Mistake #5: Not Choosing Well-Traveled Trails
When it comes to hiking with a baby, choosing the right trail is crucial for a safe and enjoyable experience. When you’re just starting to hike with your baby, it may not be the best time to explore the remote and backcountry trails. Instead, choose the tried and true well-maintained and well-traveled trails.
Remote and Unkept Trails Have Unpredictable Obstacles
Remote and unkept hiking trails present unforeseeable challenges. Hikers must exercise caution and be prepared for a variety of potentially hazardous conditions. Fallen trees, loose rocks, overgrown vegetation, and uneven terrain can impede progress and increase the likelihood of accidents. It is crucial for hikers to possess the necessary skills, equipment, and knowledge to navigate these trails safely. And doing so with a baby just isn’t a good idea unless you’ve been at it for a long time. Your hike will be a lot less stressful if you choose a well-maintained trail.
Other Hikers Are Likely Around in Case of an Emergency
When choosing a more well-traveled trail, there will likely be other hikers nearby. These fellow hikers can provide assistance and support if needed. At the very least, it’s reassuring to know that help may be just around the corner.
Mistake #5: My Personal Experience
When I chose our first hike on the AllTrails app, I picked it because it was short, easy, and offers beautiful views as you walk a loop around a lake. What I should’ve noticed is that the last review on the AllTrails app was from a month prior. The most popular trails will have a lot of recent reviews. This should have been a clue to me that it’s most likely not as well-traveled as others, and there’s probably a reason for that. The reasons ended up being that it’s actually very remote despite being close to town. The gravel road to the trailhead was overgrown and filled with potholes. It was a lot to go through for a 1-mile, easy hike. That’s probably the primary reason that more people are avoiding it.

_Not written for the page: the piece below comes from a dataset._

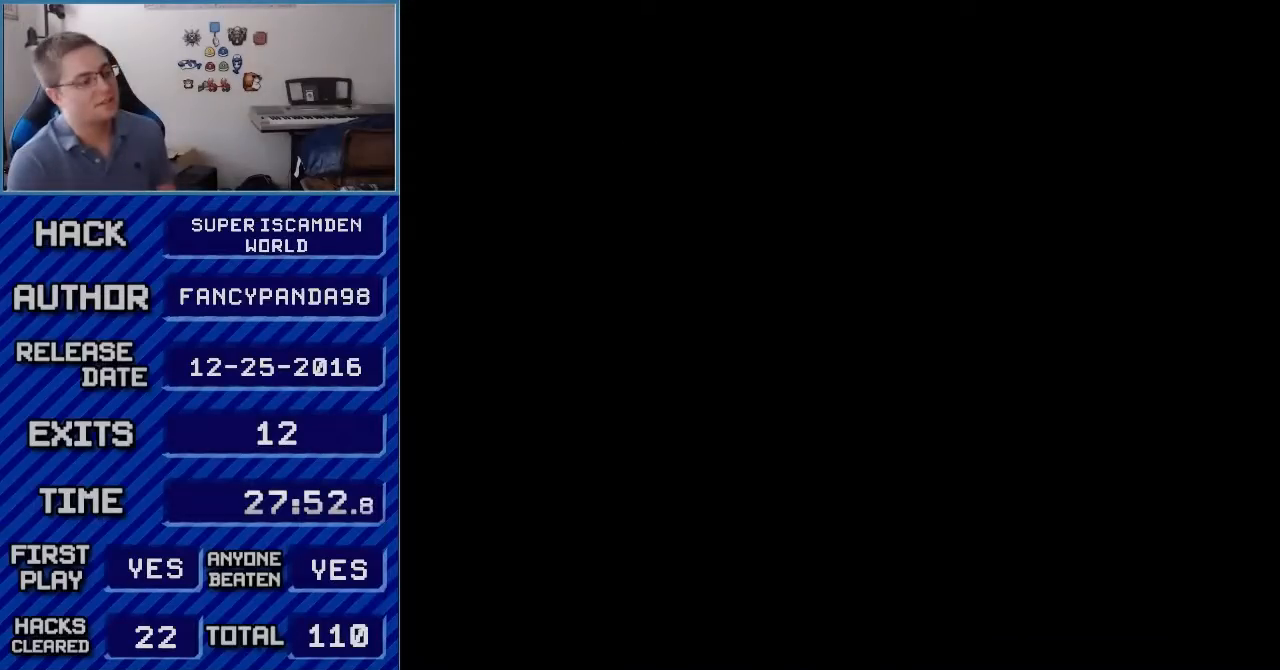
{"buttons": [], "events": []}
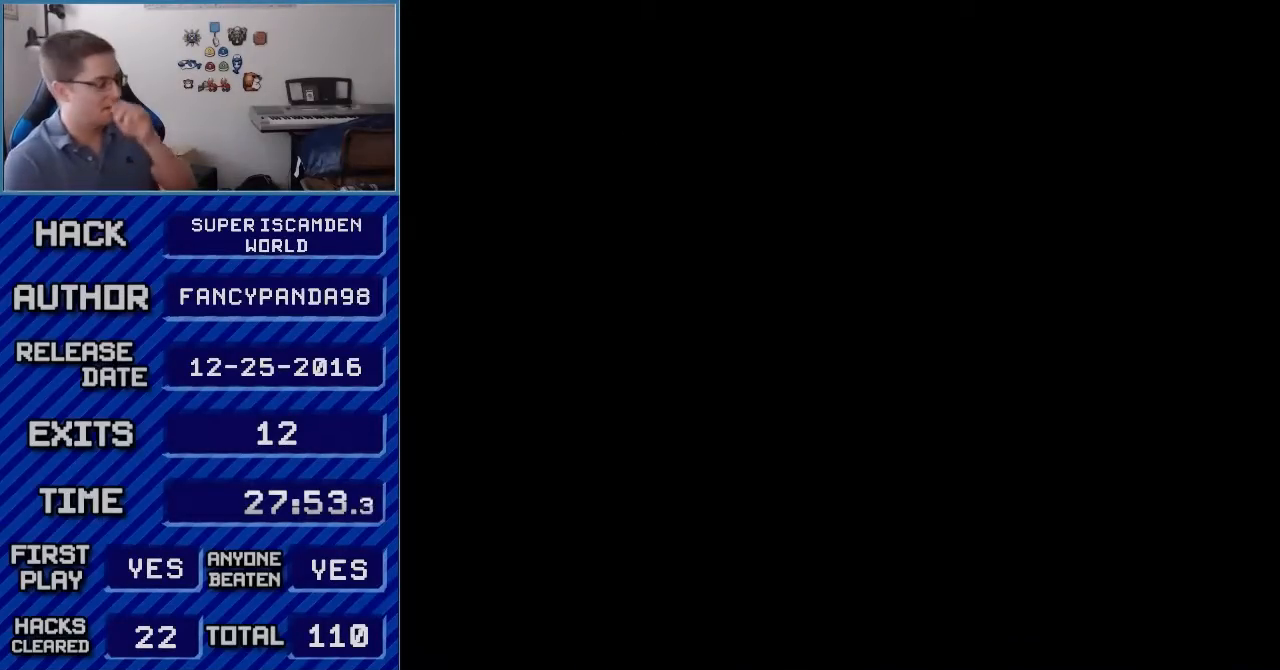
{"buttons": [], "events": []}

Mistake #6: Not Having a Backup Trail in Mind
Let’s talk about one crucial mistake that many adventurous parents make when hiking with their little ones: not having a backup trail in mind. Trust me, it’s a rookie mistake that can turn your family hiking trip into a chaotic and frustrating experience. So, buckle up, and let me enlighten you on why a backup trail is important and how you can do adequate research to ensure a smooth hiking adventure with your baby.
Reasons a Backup Trail is Important
Picture this: you’ve planned the perfect hike with your baby, packed all the essentials, and you’re ready to hit the trail. But wait, what if you arrive at the trailhead only to find it overcrowded or closed for maintenance? Or worse, what if the weather takes an unexpected turn and makes your chosen trail unsafe or inaccessible? That’s where a backup plan comes into play.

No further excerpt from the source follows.